Views sought for Budget 2015

Tuesday 20 January 2015

The government is asking people to send in their views on the things they would like to see included in this year's Budget.

This is an opportunity for limited company contractors, sole traders and umbrella company contractors to weigh in with aspects of regulation or public finance that they would like to see changed.

The Budget is due on Wednesday March 18th and will be the last one delivered by the current government prior to the election.

In terms of ideas, the government says that it "encourages open and transparent policy-making" and that it is open to original and innovative ideas. Any that are sent in will be considered by HM Treasury as part of its process for creating policies.

To send in representations, respondents are asked to fill in a short survey. Alternatively, they can send a file attachment by email to with a file limit of five megabytes. Should it not be possible to send in a representation by survey or email, they can be sent in by post.

Any submissions should be sent to the Treasury by Friday February 13th at the latest so that they can be given full consideration ahead of the Budget.

To help people with their submissions for the Budget, the Treasury has posted guidance on the subject.

This covers areas like what a Budget representation is, what needs to be included in a representation, what happens after a form has been submitted, details on data protection and freedom of information and a freedom of information contact.

The guidance states that representations can be sent in from individuals, interest groups and representative bodies.
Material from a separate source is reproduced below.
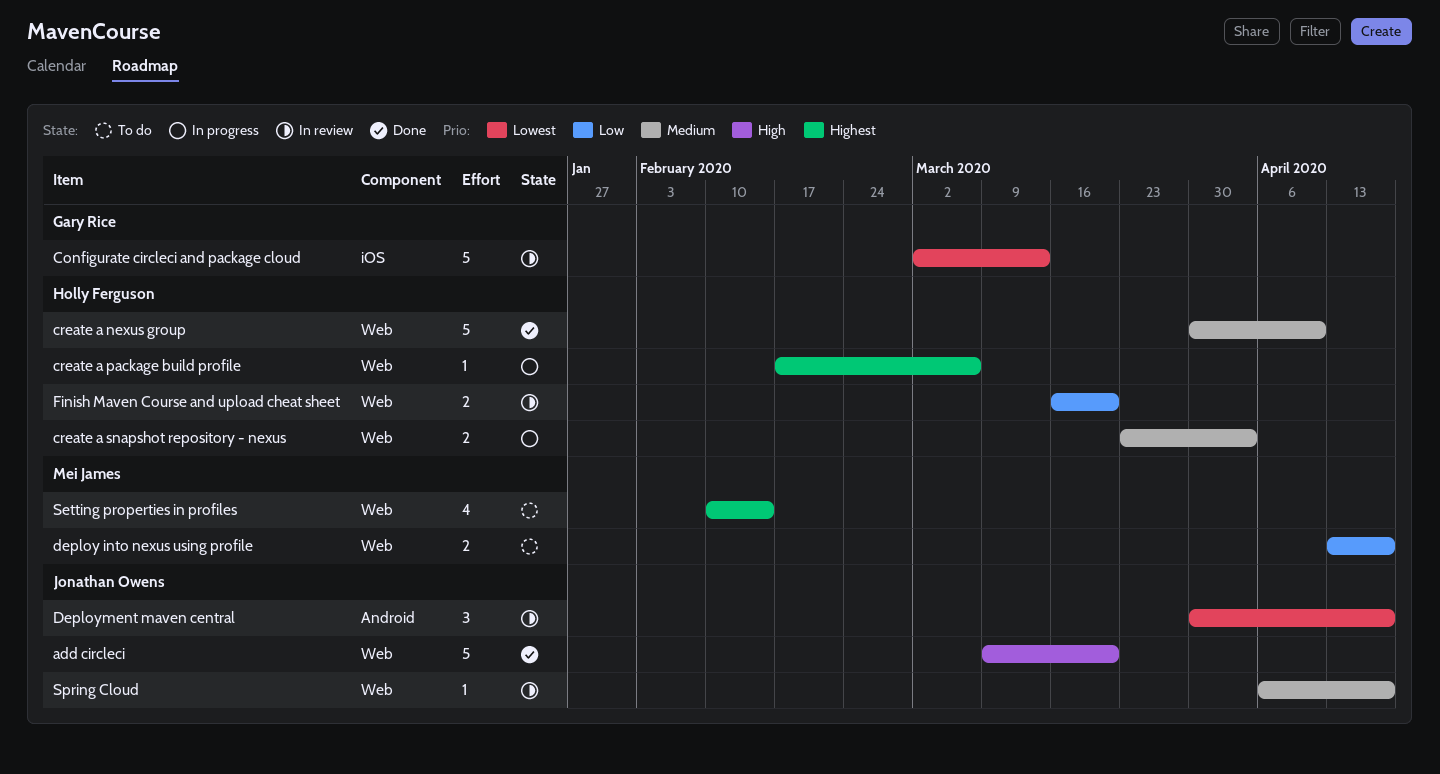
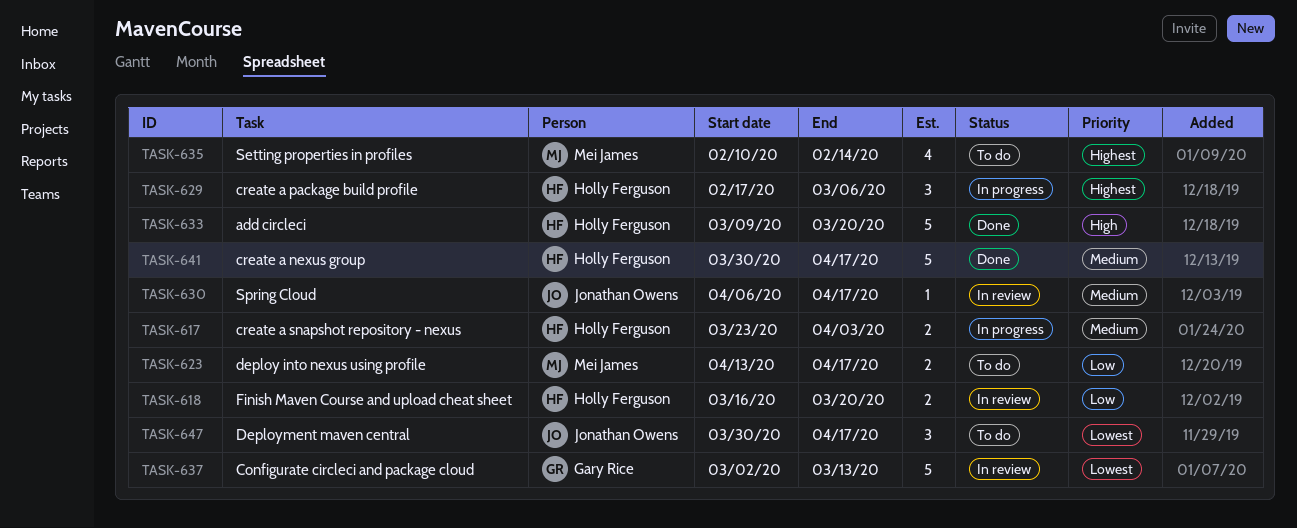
add circleci, owner: Jonathan Owens -> Holly Ferguson
create a nexus group, due: Apr 10 -> Apr 17
create a package build profile, estimate: 1 -> 3
Deployment maven central, status: In review -> To do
They must include a name, telephone number and details of any organisation that the person is representing.

A representation should include policy suggestions as well as the rationale, costs, benefits and how easy it would be to deliver the proposals. These proposals should be evidence based and include a clear argument on how they would contribute well to the Budget.

The guidance includes a number of areas that could be considered by people sending in a representation. These are the likely effectiveness and value for money, any kind of revenue implications that the Exchequer might face and the wider macroeconomic implications of a proposal.

That last point concerns how a proposal would affect economic stability and growth. Among the areas that representations are encouraged to consider include the impacts on particular sectors, the impacts that may be had on distribution, any administrative and compliance costs and issues, any requirements to do with legislation and operation and also the environmental impact.

The Treasury does add, however, that it will not consider representations that it is not practical to implement or ones that are outside of its legal obligations. For example, representations cannot compromise State aid, human rights or diversity.

Additionally, the Treasury says that it will delete representations that are found to be inappropriate or offensive.